Young Burnley mum took her own life over fear of losing children
A loving young mum from Burnley, only allowed supervised contact with her two children due to mental health problems, took her own life at home.
Mrs Jade Pask (24) was found dead on her bed at home in Coal Clough Lane on October 14th after taking a deliberate overdose of her estranged husband's anti-depressants, which had continued to be delivered to her house.
An inquest at Burnley Coroner's Court today heard that Mrs Pask suffered from bi-polar disorder, and another personality disorder, for which she was being treated by the local mental health team.
The devastated family of the former Sir John Thursby pupil described her as "a loving mother" who lived for her family. She had previously worked at Dove Court Nursing Home.

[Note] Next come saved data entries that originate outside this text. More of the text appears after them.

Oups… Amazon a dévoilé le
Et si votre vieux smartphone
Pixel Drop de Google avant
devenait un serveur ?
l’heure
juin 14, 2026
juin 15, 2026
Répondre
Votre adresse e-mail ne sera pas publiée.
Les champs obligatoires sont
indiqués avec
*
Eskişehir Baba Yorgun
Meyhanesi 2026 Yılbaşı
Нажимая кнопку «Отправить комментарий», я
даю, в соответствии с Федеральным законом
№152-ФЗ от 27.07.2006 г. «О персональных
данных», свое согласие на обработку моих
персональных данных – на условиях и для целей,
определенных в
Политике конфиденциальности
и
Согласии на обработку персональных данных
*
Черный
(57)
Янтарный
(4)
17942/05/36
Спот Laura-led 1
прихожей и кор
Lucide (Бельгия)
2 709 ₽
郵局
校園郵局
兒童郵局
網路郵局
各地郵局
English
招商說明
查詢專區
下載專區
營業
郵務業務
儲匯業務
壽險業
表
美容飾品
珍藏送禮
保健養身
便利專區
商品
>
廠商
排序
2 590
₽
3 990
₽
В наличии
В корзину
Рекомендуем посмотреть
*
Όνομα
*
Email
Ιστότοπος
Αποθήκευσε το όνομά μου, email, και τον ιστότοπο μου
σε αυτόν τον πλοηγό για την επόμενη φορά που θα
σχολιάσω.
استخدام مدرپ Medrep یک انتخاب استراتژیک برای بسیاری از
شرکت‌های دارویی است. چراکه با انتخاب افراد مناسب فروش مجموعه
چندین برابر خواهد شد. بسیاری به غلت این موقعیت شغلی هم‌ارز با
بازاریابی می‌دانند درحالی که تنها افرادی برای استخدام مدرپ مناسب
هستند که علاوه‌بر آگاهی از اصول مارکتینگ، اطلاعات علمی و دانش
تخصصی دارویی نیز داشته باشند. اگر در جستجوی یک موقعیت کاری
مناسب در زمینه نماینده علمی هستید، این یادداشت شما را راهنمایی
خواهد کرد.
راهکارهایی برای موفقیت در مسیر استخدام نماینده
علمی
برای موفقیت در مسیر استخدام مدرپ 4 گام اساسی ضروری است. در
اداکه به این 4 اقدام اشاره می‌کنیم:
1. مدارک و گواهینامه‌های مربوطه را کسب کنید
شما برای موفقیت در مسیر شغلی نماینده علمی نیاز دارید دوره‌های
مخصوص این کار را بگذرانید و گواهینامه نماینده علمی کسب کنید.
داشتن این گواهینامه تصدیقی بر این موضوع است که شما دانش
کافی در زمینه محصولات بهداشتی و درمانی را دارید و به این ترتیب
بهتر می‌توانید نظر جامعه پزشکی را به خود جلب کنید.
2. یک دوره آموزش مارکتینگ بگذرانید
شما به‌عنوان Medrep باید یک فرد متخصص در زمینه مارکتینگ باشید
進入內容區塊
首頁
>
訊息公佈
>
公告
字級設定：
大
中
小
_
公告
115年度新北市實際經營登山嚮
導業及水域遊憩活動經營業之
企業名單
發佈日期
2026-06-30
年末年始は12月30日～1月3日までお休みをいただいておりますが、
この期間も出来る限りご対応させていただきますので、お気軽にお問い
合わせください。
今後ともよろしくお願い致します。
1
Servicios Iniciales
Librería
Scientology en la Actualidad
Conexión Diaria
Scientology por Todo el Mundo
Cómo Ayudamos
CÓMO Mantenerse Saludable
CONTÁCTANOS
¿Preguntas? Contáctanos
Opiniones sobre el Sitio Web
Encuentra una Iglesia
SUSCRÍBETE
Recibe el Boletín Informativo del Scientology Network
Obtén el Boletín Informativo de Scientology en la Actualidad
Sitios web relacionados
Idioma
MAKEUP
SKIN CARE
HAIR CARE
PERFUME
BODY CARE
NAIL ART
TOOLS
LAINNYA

Care co-ordinator Suzie Scott told the hearing that Mrs Pask had been doing well and had come off her medication, but that "issues with her children affected her ability to cope,"
She added: "Jade found it extremely difficult to deal with not having them with her. It was devastating for her. We saw a decline in her mental health from around July. In March she commented that if her children were permanently adopted that she would end her own life.
"The supervised contact she had with them was not as much as she wanted."
The inquest heard that Mrs Pask had taken two overdoses in August and September, which she had described as impulsive acts.
Her estranged husband Martin, said in a statement to the hearing, that Jade had made threats to end her life but he had not taken them literally. He said that his medication for depression and anxiety, dothiepin, was still being delivered to Jade's house, and that he was intending to take them back to the chemist.
A toxicology test showed that Mrs Pask had ingested a fatal amount of the dothiepin.
Sgt Daniel Gunn, of Burnley Police, said that Mrs Pask's death was not treated a suspicious and that she was found with a number of empty blister packs of tablets around her.
Recording a conclusion of suicide, East Lancashire Coroner Mr Richard Taylor, said: "I have an image of a young lady who was very troubled and upset about the status of her children, while herself under the care of mental health services.
"She had done well in her treatment but her condition meant that mood swings were inevitable. I can see from messages she sent saying goodbye and apologising that she had done a deliberate act when taking a lot of medication, that sadly proved fatal."